Every entry below needs to be repeated exactly.

Information —
________________________

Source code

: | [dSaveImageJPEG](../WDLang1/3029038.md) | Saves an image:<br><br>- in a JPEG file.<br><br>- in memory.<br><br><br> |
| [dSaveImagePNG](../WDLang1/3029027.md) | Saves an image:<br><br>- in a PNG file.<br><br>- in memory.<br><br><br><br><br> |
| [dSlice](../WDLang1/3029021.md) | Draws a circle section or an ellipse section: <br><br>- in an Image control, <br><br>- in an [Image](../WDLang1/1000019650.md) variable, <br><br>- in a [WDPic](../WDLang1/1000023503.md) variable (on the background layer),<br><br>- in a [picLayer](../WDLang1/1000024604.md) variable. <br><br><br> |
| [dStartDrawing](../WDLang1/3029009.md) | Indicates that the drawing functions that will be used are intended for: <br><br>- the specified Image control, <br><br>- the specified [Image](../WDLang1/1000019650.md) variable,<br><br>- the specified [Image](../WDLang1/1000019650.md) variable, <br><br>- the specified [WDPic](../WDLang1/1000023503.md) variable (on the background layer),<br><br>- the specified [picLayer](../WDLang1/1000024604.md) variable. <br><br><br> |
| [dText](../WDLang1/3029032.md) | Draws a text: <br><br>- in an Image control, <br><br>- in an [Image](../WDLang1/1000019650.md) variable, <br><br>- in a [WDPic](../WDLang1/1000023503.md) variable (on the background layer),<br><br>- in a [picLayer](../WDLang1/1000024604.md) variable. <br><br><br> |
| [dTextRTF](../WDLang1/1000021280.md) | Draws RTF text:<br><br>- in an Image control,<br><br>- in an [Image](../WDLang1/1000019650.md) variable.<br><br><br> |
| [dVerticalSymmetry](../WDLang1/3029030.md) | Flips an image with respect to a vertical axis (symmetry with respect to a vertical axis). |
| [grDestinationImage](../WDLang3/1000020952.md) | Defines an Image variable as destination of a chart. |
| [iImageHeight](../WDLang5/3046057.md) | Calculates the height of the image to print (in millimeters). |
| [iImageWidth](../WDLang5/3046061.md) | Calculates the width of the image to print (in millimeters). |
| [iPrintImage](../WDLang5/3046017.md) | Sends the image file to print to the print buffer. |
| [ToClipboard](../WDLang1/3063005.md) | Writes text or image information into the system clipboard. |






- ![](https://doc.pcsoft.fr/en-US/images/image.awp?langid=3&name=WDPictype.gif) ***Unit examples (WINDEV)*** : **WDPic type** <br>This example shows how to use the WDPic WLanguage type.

________________________

The answer —
Source code

: | [dSaveImageJPEG](../WDLang1/3029038.md) | Saves an image:<br><br>- in a JPEG file.<br><br>- in memory.<br><br><br> |
| [dSaveImagePNG](../WDLang1/3029027.md) | Saves an image:<br><br>- in a PNG file.<br><br>- in memory.<br><br><br><br><br> |
| [dSlice](../WDLang1/3029021.md) | Draws a circle section or an ellipse section: <br><br>- in an Image control, <br><br>- in an [Image](../WDLang1/1000019650.md) variable, <br><br>- in a [WDPic](../WDLang1/1000023503.md) variable (on the background layer),<br><br>- in a [picLayer](../WDLang1/1000024604.md) variable. <br><br><br> |
| [dStartDrawing](../WDLang1/3029009.md) | Indicates that the drawing functions that will be used are intended for: <br><br>- the specified Image control, <br><br>- the specified [Image](../WDLang1/1000019650.md) variable,<br><br>- the specified [Image](../WDLang1/1000019650.md) variable, <br><br>- the specified [WDPic](../WDLang1/1000023503.md) variable (on the background layer),<br><br>- the specified [picLayer](../WDLang1/1000024604.md) variable. <br><br><br> |
| [dText](../WDLang1/3029032.md) | Draws a text: <br><br>- in an Image control, <br><br>- in an [Image](../WDLang1/1000019650.md) variable, <br><br>- in a [WDPic](../WDLang1/1000023503.md) variable (on the background layer),<br><br>- in a [picLayer](../WDLang1/1000024604.md) variable. <br><br><br> |
| [dTextRTF](../WDLang1/1000021280.md) | Draws RTF text:<br><br>- in an Image control,<br><br>- in an [Image](../WDLang1/1000019650.md) variable.<br><br><br> |
| [dVerticalSymmetry](../WDLang1/3029030.md) | Flips an image with respect to a vertical axis (symmetry with respect to a vertical axis). |
| [grDestinationImage](../WDLang3/1000020952.md) | Defines an Image variable as destination of a chart. |
| [iImageHeight](../WDLang5/3046057.md) | Calculates the height of the image to print (in millimeters). |
| [iImageWidth](../WDLang5/3046061.md) | Calculates the width of the image to print (in millimeters). |
| [iPrintImage](../WDLang5/3046017.md) | Sends the image file to print to the print buffer. |
| [ToClipboard](../WDLang1/3063005.md) | Writes text or image information into the system clipboard. |






- ![](https://doc.pcsoft.fr/en-US/images/image.awp?langid=3&name=WDPictype.gif) ***Unit examples (WINDEV)*** : **WDPic type** <br>This example shows how to use the WDPic WLanguage type.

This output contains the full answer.